Avrupa’nın hemen yanı başındayız, en büyük ticaret partnerimiz onları. Gümrük Birliği Anlaşmasının yeşil ve dijital dönüşümü içerecek şekilde modernize olması gerekiyor. TÜSİAD olarak uzun zamandır bu konuyu takip ediyoruz, geçen yıl son Brüksel ziyaretimizde de muhataplarımızı ikna etmek için önemli girişimlerde bulunduk. Yeşil ve dijital tarafta uyum sağlayacak ve anlaşmanın kapsamını bu yönde geliştirmeye zemin oluşturacak şekilde teknik çalışmalar yürütülüyor. Yeşil ve dijital dönüşüm ile alakalı AB kapsamlı çalışmalar içinde. TÜSİAD’ın içinde bununla ilgilenen çalışma gruplarımız var. Büyük şirketlerde bu hızlı bir şekilde gündemlerini oluşturuyor. KOBİ’lerin de sürece dahil edilmesi lazım. TÜSİAD olarak bu konuda yol haritasına ihtiyaç olduğunu görüyoruz. Heyecanlı bir dönem aslında. Türkiye bu dönüşümde dünyayla eş hareket edebilir. Yeşil Dönüşümde bir şansımız var. Ayrıca bu sürece adapte olmak için Türkiye’nin karbon konusunda emisyon ticaret sistemini kurması lazım.

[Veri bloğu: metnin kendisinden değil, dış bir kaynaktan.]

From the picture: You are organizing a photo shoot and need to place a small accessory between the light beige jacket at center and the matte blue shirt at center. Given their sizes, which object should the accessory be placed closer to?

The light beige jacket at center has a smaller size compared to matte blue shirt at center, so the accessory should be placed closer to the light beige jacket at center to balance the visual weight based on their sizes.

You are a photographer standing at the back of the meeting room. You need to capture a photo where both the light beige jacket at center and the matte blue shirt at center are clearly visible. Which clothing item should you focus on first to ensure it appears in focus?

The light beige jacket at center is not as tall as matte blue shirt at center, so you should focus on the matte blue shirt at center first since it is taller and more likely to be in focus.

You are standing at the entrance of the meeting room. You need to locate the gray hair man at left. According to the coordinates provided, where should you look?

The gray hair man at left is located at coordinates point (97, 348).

“İŞLETME SERMAYESİ SORUNU YATIRIM İŞTAHINI KAÇIRABİLİR”
İşletme sermayelerinde çok ciddi bir sorun var. Fiyatlar çok ciddi arttı. Türkiye’nin risk primi yükseldiği için, yurtdışından Türkiye’ye mal satanlar vadeleri kestiler. O da işletme sermayesi ihtiyacını artırıyor. Bir de kur şoku nedeniyle, fiyatlar aynı kalmış olsaydı bile TL açısından her şey iki misline çıktı. Son 4-5 seneye baktığımız zaman dolar bazında işletmelerin kullandığı krediler küçüldü. Faaliyetinizi sürdürmeye çalıştığınız bir yerde yatırım darbe yiyor. 2022’de tedarik zincirlerinde fırsatlar olmasına rağmen yatırım yapma iştahı biraz kaçabilir.”